Page text >>
□ □ □ □ □
During May 1945, the Národní výbor several times discussed the need to punish Nazi war criminals, their Czech collaborators, and the general situation of Germans in the city. About 1,500 people were arrested, most of them Germans. On 23 May, the Národní výbor of Brno urged the Czechoslovak government to immediately establish courts for such criminals, because the people in Brno were rioting in front of the prison in an attempt to lynch the prisoners. Moreover, there was a severe housing shortage in Brno as a consequence of the combat and previous bombings. In particular, factory workers demanded government confiscation of the apartments of the ethnic Germans.

On 30 May 1945, the Zemský národní výbor ("Provincial National Committee"), which resided in Brno, issued its order No. 78/1945, which ordered the immediate expulsion of the non-working German population from Brno. All women, boys under the age of 14, and men over the age of 60 should leave the city immediately, and the working men after they have been replaced in their work. On the morning of 30 May, the representatives of a large firearms factory in Brno urged the police director to carry out this order immediately. They also offered armed men from the factory to assist. To select the particular Germans to be expelled, police used a rationing system which was originally introduced by the Germans at the Invasion of Poland and which also allocated food to the recipients by race and ethnicity.

== The march ==
At around 6 pm on 29 May 1945, police and assistance troops started to gather all recipients of food coupons marked with a "D" (for Germans); and at around 10 pm on 30 May the first groups of Germans were forced to start to march 55 km south towards the Austrian border. According to police reports, 18,072 Germans were forcibly deported.
□ □ □ □ □
Data records >>
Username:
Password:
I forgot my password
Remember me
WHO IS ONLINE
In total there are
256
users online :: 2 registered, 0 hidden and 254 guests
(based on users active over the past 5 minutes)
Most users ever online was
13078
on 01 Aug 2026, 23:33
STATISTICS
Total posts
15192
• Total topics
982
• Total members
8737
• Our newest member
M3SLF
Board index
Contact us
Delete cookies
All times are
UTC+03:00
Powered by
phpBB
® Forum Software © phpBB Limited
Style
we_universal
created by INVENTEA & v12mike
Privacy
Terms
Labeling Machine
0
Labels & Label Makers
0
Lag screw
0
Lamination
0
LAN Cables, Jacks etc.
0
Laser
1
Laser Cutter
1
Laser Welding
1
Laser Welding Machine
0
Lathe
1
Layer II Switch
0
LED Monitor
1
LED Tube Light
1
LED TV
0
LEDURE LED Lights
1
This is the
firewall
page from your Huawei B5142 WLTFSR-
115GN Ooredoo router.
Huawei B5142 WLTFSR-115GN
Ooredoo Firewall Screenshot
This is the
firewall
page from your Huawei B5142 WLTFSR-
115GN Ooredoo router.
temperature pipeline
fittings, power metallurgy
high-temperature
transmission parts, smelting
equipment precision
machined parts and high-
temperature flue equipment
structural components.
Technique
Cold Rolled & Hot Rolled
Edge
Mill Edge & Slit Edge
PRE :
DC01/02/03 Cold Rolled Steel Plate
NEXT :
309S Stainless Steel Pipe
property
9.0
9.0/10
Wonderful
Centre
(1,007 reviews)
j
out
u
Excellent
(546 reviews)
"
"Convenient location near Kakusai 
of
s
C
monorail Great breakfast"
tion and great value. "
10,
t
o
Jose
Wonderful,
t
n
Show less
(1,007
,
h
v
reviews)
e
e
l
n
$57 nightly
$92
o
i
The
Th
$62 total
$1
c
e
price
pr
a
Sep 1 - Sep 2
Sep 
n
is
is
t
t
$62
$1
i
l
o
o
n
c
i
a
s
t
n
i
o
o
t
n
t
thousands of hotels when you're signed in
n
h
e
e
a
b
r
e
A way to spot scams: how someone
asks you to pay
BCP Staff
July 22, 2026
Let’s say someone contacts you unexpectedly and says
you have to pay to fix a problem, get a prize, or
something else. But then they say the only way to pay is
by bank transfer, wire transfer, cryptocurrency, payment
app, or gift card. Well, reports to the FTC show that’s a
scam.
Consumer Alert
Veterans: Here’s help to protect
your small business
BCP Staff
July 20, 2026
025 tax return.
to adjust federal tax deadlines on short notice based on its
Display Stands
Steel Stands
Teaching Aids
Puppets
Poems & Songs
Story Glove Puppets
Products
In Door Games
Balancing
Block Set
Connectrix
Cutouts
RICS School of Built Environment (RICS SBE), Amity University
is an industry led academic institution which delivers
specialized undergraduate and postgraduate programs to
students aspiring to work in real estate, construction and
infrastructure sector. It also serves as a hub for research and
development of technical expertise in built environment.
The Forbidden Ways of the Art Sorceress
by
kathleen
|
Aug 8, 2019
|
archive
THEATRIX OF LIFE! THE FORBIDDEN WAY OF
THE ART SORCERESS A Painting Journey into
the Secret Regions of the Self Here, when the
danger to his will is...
□ □ □ □ □
Work instructions >>
1 > According to police reports cited in the account of the 1945 expulsion of Germans from Brno, how many Germans were forcibly deported?
2 > Carry on the account of the 1945 expulsion of Germans from Brno, starting after its last sentence.

Your written answers >>
1 > 18,072 Germans.

2 >
In the middle of the night, the group reached the town of Rajhrad about 15 km from Brno, where most of those expelled spent the rest of the night in the orphanage.

The next day, 1 June, many people were too exhausted to walk, so the guards selected about 10,000 people still able to walk and escorted them to the Austrian border near Mikulov. At the time, the representatives of Austria in Brno, as well as Soviet occupation authorities in Austria, had already protested against this unarranged transfer of large numbers of people and persuaded the Czechoslovak government to stop the expulsion. About half of the expellees thus remained in the camp of Pohořelice.

== Pohořelice camp ==
=== History of the camp in Pohořelice ===
The town of Pohořelice had a large German minority, and after the Munich Agreement it became part of the Third Reich. After the outbreak of war, a small camp for prisoners of war was established near the town. In 1944, it became a concentration camp for Hungarian Jews, who were used for the hardest work. The Jews were liberated by the Red Army in the middle of April 1945, and the then empty camp was used to accommodate the Germans of Brno, whose number far exceeded the camp's capacity.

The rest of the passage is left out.